Trixy: presumably dear old Gerald Arthur will never read these lines – it sounds to me, and squares with all one has gathered since, and G.A. himself wouldn’t, I'm sure, mind my saying so, as if she [Trixy] was pretty sick of Charlie [Millar] by this time. Guy evidently had no opinion of C. the more so since he (Guy) was apparently being called on to contribute financially towards the launching of his nephew and namesake Guy Millar on a Naval career. To his mother he was clearly devoted, and with no thoughts then of getting married himself, he adverts more than once to the idea of a home with her in the country, to which his sisters and brother and their children, but not their husbands or wife (if Gerald should marry Miss Beaumont, who looks "most allurin'" in the photographs) could be invited from time to time.
The impression one gets of Guy du M. himself is of a regular soldier more or less reconciled to his lot, but with a shade too much temperament to be altogether contented ln a rather hide-bound profession. Temperament -- what a sod it, unless the possessor of it is in a walk of life where it can be made capital of! It rears its head rather particularly in his caustic remarks about generals and peace-time army life, but such feelings are usual enough towards the end of a campaign. If his own account is to be trusted, he was not a man to suffer gladly those set in authority over him; a trait which recurred in more than one of his nephews [i.e. Jack] (including occasionally even a mere amateur soldier like the writer of these lines). Guy never became a general himself, but was to die twelve years later in Flanders in command of a battalion of his regiment. I fancy he was then due to get command of a brigade at any moment.

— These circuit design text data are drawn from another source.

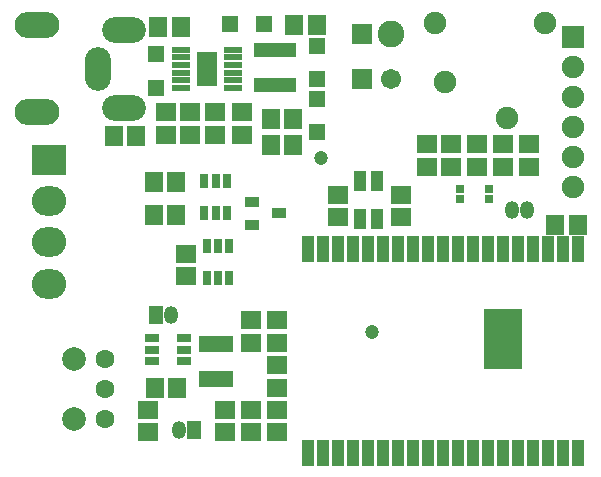
<source format=gbr>
G04 DipTrace 3.3.1.3*
G04 TopMask.gbr*
%MOIN*%
G04 #@! TF.FileFunction,Soldermask,Top*
G04 #@! TF.Part,Single*
%ADD51C,0.08905*%
%ADD87C,0.047402*%
%ADD89R,0.126142X0.204882*%
%ADD91R,0.043465X0.086772*%
%ADD93C,0.078898*%
%ADD95C,0.06315*%
%ADD97R,0.031654X0.051339*%
%ADD99R,0.071024X0.118268*%
%ADD101R,0.06315X0.019843*%
%ADD107R,0.051339X0.031654*%
%ADD111R,0.027717X0.027717*%
%ADD113R,0.04937X0.033622*%
%ADD115R,0.114331X0.053307*%
%ADD117R,0.14189X0.051339*%
%ADD121O,0.047402X0.059213*%
%ADD123R,0.047402X0.059213*%
%ADD129O,0.114331X0.098583*%
%ADD131R,0.114331X0.098583*%
%ADD133C,0.067402*%
%ADD135R,0.067402X0.067402*%
%ADD137R,0.074961X0.074961*%
%ADD139C,0.074961*%
%ADD141O,0.149764X0.086772*%
%ADD143O,0.086772X0.145827*%
%ADD145O,0.145827X0.086772*%
%ADD147R,0.039528X0.071024*%
%ADD151R,0.055276X0.055276*%
%ADD153R,0.059213X0.067087*%
%ADD155R,0.067087X0.059213*%
%FSLAX26Y26*%
G04*
G70*
G90*
G75*
G01*
G04 TopMask*
%LPD*%
D87*
X3657480Y1358268D3*
X3826772Y779528D3*
D155*
X3507874Y818898D3*
Y744094D3*
D153*
X3114173Y1795276D3*
X3188976D3*
D155*
X3220472Y1511811D3*
Y1437008D3*
D153*
X3566929Y1803150D3*
X3641732D3*
X3562992Y1401575D3*
X3488189D3*
X4437008Y1137795D3*
X4511811D3*
D155*
X4263780Y1330709D3*
Y1405512D3*
X3204724Y1039370D3*
Y964567D3*
X3507874Y519685D3*
Y444882D3*
X3421260Y818898D3*
Y744094D3*
D153*
X3102362Y594488D3*
X3177165D3*
D155*
X3507874D3*
Y669291D3*
X3421260Y519685D3*
Y444882D3*
D153*
X3039370Y1433071D3*
X2964567D3*
D151*
X3106299Y1704724D3*
Y1594488D3*
X3464567Y1807087D3*
X3354331D3*
X3641732Y1732283D3*
Y1622047D3*
Y1444882D3*
Y1555118D3*
D147*
X3787402Y1157480D3*
Y1283465D3*
X3842520Y1157480D3*
Y1283465D3*
D145*
X3000000Y1527559D3*
D143*
X2913386Y1657480D3*
D145*
X3000000Y1787402D3*
D141*
X2708661Y1803150D3*
Y1511811D3*
D139*
X4401575Y1811024D3*
X4275591Y1492126D3*
X4070866Y1614173D3*
X4035433Y1811024D3*
D137*
X4496063Y1763780D3*
D139*
Y1663780D3*
Y1563780D3*
Y1463780D3*
Y1363780D3*
Y1263780D3*
D135*
X3791341Y1623228D3*
D133*
X3889761D3*
D131*
X2748031Y1354331D3*
D129*
Y1216535D3*
Y1078740D3*
Y940945D3*
D123*
X3104921Y837205D3*
D121*
X3154921D3*
X4292520Y1185039D3*
X4342520D3*
D135*
X3791341Y1773622D3*
D51*
X3889761D3*
D121*
X3181693Y454134D3*
D123*
X3231693D3*
D117*
X3503937Y1720472D3*
Y1602362D3*
D115*
X3307087Y740157D3*
Y622047D3*
D113*
X3425197Y1212598D3*
Y1137795D3*
X3515748Y1175197D3*
D155*
X3335467Y444882D3*
Y519685D3*
X3078740Y444882D3*
Y519685D3*
X3137795Y1511811D3*
Y1437008D3*
X3712598Y1236220D3*
Y1161417D3*
X3921260Y1236220D3*
Y1161417D3*
D153*
X3562992Y1488189D3*
X3488189D3*
D155*
X3391732Y1437008D3*
Y1511811D3*
X3303150Y1437008D3*
Y1511811D3*
D153*
X3098425Y1169291D3*
X3173228D3*
X3098425Y1279528D3*
X3173228D3*
D155*
X4350394Y1405512D3*
Y1330709D3*
X4177165D3*
Y1405512D3*
X4007874D3*
Y1330709D3*
X4090551D3*
Y1405512D3*
D111*
X4216535Y1255906D3*
Y1224409D3*
X4118110D3*
Y1255906D3*
D107*
X3199969Y683264D3*
Y720665D3*
Y758067D3*
X3093669D3*
Y720665D3*
Y683264D3*
D101*
X3188976Y1720472D3*
Y1694882D3*
Y1669291D3*
Y1643701D3*
Y1618110D3*
Y1592520D3*
X3362205D3*
Y1618110D3*
Y1643701D3*
Y1669291D3*
Y1694882D3*
Y1720472D3*
D99*
X3275591Y1656496D3*
D97*
Y960630D3*
X3312992D3*
X3350394D3*
Y1066929D3*
X3312992D3*
X3275591D3*
D95*
X2935039Y488189D3*
Y588189D3*
Y688189D3*
D93*
X2831890Y488189D3*
Y688189D3*
D91*
X4511811Y1055118D3*
X4461811Y1055512D3*
X4411811D3*
X4361811D3*
X4311811D3*
X4261811D3*
X4211811D3*
X4161811D3*
X4111811D3*
X4061811D3*
X4011811D3*
X3961811D3*
X3911811D3*
X3861811D3*
X3862192Y377478D3*
X3912192D3*
X3962192D3*
X4012190D3*
X4062192D3*
X3612192D3*
X3662192D3*
X3712192D3*
X3762192D3*
X3812192D3*
X4111850Y377480D3*
X4161850D3*
X4211850D3*
X4261850D3*
X4311850D3*
X4361850D3*
X4411850D3*
X4461850D3*
X4511850D3*
D89*
X4263701Y755118D3*
D91*
X3812151Y1055508D3*
X3762151D3*
X3712151D3*
X3662151D3*
X3612151D3*
D97*
X3342520Y1283465D3*
X3305118D3*
X3267717D3*
Y1177165D3*
X3305118D3*
X3342520D3*
M02*

</source>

As we shall see, S.Ll.D. in her last "will" expressed the wish that he should share in the guardianship and trusteeship of her five boys. He never actively did, partly through serving abroad again (S. Africa, Crete and India) from 1910 to 1914. But I think it is clear that, if he had lived, his presence in the background of our lives would have benefitted us not inconsiderably.
Attractive as are the suggestions he throws out in these letters of selling old Susan Caught's house and buying with the proceeds a Kentish farm where there would be horses and lessons in equitation tor all or us, the delights of Ramsgate linger so vividly in all my childish memories that I for one cannot regret Emma du M's decision to stick to dear old 16 Royal Crescent after all. I wonder if S.Ll.D. had anything to do with that decision? More than likely, with all five of us still then in the sand-digging and donkey-riding stage.
And so back to the main thread of the record, if it has such a thing, with Guy du M. home on leave and Gerald married to the allurin' Miss Beaumont -- it would be some years yet before Guy himself belied his own prophecies by marrying Gwen Price, who still survives, a widow these thirty years and more.